I am immensely relieved that Downton Abbey is over for the moment, although I am sure it will be back with a vengeance, bigger, better and all the rest of it. I tried to like Downton Abbey and I couldn’t. I tried to watch it and couldn’t stomach a full episode although one time I did fall asleep. Yet I was hit upon all sides by cries of adulation and delight and the declaration of it being the best and greatest thing to hit Romancelandia. Ever.
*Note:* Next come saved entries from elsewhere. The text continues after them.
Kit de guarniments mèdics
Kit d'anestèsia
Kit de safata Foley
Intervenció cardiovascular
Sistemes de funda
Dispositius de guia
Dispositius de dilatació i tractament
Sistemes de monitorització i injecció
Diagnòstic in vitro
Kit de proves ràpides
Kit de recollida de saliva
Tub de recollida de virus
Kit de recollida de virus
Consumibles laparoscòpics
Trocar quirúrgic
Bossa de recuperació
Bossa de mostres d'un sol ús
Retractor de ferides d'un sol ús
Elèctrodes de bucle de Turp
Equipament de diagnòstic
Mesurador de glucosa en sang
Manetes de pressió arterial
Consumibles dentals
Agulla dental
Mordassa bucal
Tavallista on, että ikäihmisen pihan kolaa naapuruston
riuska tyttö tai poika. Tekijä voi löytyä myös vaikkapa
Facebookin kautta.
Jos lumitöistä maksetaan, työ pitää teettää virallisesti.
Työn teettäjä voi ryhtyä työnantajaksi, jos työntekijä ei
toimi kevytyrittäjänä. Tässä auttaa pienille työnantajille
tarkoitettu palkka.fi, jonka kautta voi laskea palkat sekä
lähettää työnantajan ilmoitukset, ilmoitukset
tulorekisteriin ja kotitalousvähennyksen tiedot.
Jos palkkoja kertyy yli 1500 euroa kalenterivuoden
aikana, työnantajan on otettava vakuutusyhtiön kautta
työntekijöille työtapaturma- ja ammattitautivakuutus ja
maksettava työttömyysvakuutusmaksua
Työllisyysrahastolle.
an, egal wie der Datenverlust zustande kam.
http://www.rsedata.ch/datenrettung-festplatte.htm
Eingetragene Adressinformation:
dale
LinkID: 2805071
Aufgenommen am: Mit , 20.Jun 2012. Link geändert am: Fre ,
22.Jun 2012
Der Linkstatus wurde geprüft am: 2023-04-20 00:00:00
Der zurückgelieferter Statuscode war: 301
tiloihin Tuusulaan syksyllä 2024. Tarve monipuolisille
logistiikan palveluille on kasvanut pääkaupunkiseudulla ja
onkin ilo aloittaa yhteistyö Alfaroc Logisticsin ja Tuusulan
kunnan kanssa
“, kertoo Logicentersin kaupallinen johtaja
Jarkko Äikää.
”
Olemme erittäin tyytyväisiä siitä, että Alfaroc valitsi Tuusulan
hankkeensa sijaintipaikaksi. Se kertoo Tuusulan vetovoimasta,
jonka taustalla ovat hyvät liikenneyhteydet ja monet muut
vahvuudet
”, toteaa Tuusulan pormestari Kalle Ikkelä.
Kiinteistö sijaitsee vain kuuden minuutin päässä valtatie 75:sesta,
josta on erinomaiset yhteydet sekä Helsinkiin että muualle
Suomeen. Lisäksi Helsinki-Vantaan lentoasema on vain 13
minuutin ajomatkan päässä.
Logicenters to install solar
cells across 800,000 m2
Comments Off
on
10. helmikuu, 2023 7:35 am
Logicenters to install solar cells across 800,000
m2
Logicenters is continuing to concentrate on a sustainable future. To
Now considering I couldn’t/wouldn’t watch the whole thing I know I’m not qualified to give an unbiased opinion. But here are the things I found objectionable:
1. A waste of good acting talent. Hugh Bonneville can do more than utter Brideshead Revisited-type platitudes; Maggie Smith can do more than throw out a one-liner. I’ve no objection to good actors making a quick buck, but they must have very bored and for the most part the script was dreadful.
2. As the granddaughter of household servants and someone who’s researched servants for several years, I found the oversentimentalized, syrupy representation of employer-servant relationships offensive. Some households may have been run on such democratic and caring/sharing principles, but most probably weren’t.
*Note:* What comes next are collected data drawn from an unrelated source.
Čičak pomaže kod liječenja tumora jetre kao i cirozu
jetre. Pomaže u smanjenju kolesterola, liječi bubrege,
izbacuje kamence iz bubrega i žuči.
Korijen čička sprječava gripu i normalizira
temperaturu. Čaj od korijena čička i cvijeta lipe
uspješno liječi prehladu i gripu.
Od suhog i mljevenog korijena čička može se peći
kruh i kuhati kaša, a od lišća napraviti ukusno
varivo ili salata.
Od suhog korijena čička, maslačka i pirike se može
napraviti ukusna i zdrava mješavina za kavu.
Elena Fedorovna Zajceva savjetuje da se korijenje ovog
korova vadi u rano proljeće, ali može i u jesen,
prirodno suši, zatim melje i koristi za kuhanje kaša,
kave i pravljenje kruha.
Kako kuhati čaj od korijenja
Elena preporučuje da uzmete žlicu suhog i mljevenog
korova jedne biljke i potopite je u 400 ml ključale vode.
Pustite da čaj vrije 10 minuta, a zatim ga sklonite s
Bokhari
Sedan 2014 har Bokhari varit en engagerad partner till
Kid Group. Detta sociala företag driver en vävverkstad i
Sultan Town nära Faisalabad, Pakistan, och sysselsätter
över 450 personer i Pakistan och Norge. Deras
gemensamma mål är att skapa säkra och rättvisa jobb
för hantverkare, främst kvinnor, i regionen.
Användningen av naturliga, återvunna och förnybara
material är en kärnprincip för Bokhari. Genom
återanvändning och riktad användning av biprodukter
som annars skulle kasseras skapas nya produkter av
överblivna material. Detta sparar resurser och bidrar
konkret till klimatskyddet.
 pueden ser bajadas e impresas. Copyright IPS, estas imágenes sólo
3. History cleanup. Oh dear oh dear. After attempting to watch an episode which included a world war one scene, I ended up at the history channel watching a series about archaeologists excavating the trenches. They’d found human remains, pitiful bones in the clay. The contrast between this and the sanitized “war is hell” of Downton was shocking and made me feel very sad.
4. People cleanup. Such nice clean polished servants. Really? No red hands? No stained clothes? No sweat?
It may be fun but it’s not history and it’s not the truth, tho I will grant you the clothes are nice even if the women are too skinny to carry them off. They liked their babes a bit more bootilicious then. What I find interesting is that the series was compared favorably to Upstairs Downstairs, which for the most part worked, even though it too was sentimental and twisted history around. I wonder if it was because of the origins of the show, the brainchild of Eileen Atkins and Jean Marsh (who both appeared on it). Fay Weldon wrote the first episode. But it appears the show from the beginning had a feminist, definitely downstairs focus, which Downton never really had.
If you haven’t seen them, Red Nose Day (a comedy fundraising day in the UK) did two episodes of Uptown Downstairs Abbey: here and here.
And here’s some more fun stuff, first a list of signs for travelers, and if you have a yearning to own a real Austen-BBC costume the Jane Austen Centre of Bath is selling some on ebay.
If you want to share unfashionable negative feelings about Downton Abbey, this is a safe place to do so. Or tell us about a tv series that got it right.